Quel texte étrange et perturbant ! Derrière ses allures de conte, ce court roman de même pas cent pages s’imprègne si profondément de la nature qu’il flirte avec la zoophilie et l’anthropophagie. Deux mots qui peuvent effrayer et pourtant, c’est une grande sensualité qui se dégage de ce personnage féminin totalement enraciné dans les éléments naturels, rapidement rejoint par une autre fille, Daisy, qui n’a rien à voir avec sa mère. De la belle osmose du départ entre les deux êtres, il ne reste qu’une grande incompréhension et des divergences sur la façon d’aborder la vie. Faut-il voir dans ce récit surréaliste une métaphore de l’attachement mère-fille ? Une ode à la nature qui est tour à tour complice et ennemie ? L’écriture, sensorielle, charnelle et également très belle rend la lecture du roman fluide et limpide. Malgré le trouble que les mots peuvent susciter dans cet univers ô combien fantasmagorique, j’ai été happée par ma lecture. Le magnifique objet-livre est illustré par Lola B. Deswarte dont les dessins ont su se fondre dans l’onirisme et les extravagances du texte de l’autrice.

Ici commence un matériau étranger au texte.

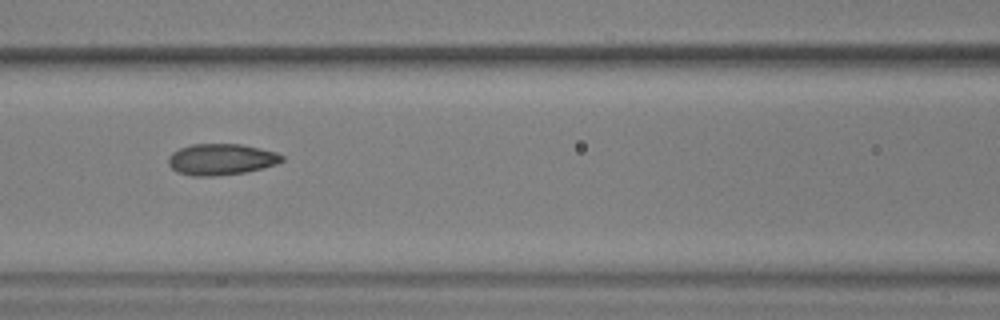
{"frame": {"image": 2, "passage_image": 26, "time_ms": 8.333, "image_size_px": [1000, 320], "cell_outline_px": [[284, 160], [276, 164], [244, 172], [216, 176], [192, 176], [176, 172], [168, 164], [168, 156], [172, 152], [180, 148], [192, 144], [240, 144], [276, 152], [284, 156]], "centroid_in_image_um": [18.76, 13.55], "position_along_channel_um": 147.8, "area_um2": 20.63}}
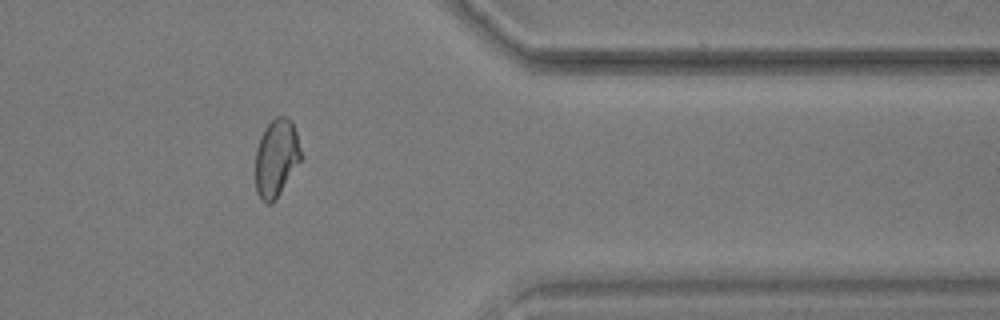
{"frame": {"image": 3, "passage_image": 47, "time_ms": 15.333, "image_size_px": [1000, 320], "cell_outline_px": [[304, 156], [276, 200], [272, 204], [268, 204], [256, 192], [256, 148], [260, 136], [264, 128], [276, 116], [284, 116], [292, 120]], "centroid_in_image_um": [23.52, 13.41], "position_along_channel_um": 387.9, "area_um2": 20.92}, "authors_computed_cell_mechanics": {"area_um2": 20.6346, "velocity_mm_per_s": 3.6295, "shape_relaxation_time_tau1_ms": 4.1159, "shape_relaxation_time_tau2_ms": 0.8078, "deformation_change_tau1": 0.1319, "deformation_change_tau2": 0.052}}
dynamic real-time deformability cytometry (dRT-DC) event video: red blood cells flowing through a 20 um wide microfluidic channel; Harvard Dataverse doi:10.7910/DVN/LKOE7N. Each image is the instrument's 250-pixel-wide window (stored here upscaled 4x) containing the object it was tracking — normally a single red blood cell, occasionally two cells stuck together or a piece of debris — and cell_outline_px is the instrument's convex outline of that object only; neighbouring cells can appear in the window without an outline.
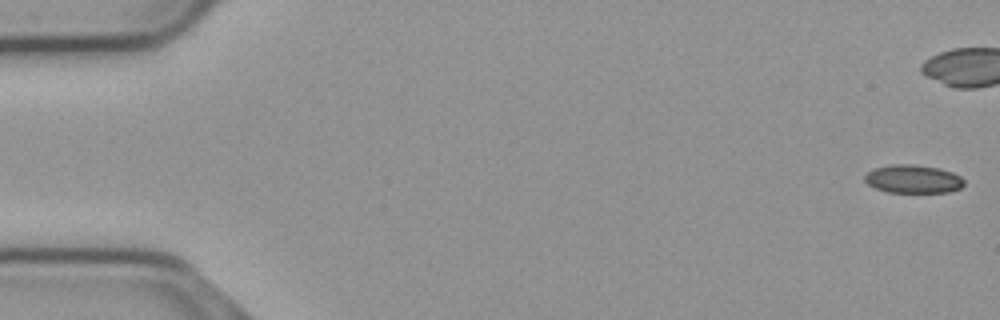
{"species": "common noctule bat (a hibernating species)", "species_latin": "Nyctalus noctula", "temperature_condition": "cold", "stored_images_in_passage": 45, "camera_frame_rate_fps": 3000, "um_per_image_px": 0.085, "animal": {"sex": "male", "body_mass_g": 23.1, "forearm_length_mm": 52.7}, "frame": {"image": 1, "passage_image": 1, "time_ms": 0.0, "image_size_px": [1000, 320], "cell_outline_px": [[964, 184], [960, 188], [948, 192], [888, 192], [876, 188], [868, 184], [864, 180], [864, 176], [868, 172], [876, 168], [892, 164], [916, 164], [940, 168], [952, 172], [960, 176], [964, 180]], "centroid_in_image_um": [77.63, 15.21], "position_along_channel_um": 7.4, "area_um2": 16.36}}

Merci à Justine pour cette singulière découverte.
Une fois Daisy plus grande, Marguerite a perdu la lune de vue, elle la cherche éperdument, offrant sa prière à une Madone dans un monastère inhabité : « Sainte de ces bois pleine de grâce puisque le Ciel a décidé de vous bénir vous entre toutes les femmes – sans trop se soucier de ce que cela ferait à moi et à toutes les autres, mais admettons que vous le méritiez plus que nous – dites-Lui bien, vous qui avez la chance de pouvoir requérir son attention, que le fruit de mes entrailles a besoin de protection. Et moi aussi. J’implore le Ciel de convoquer la lune à mes côtés. »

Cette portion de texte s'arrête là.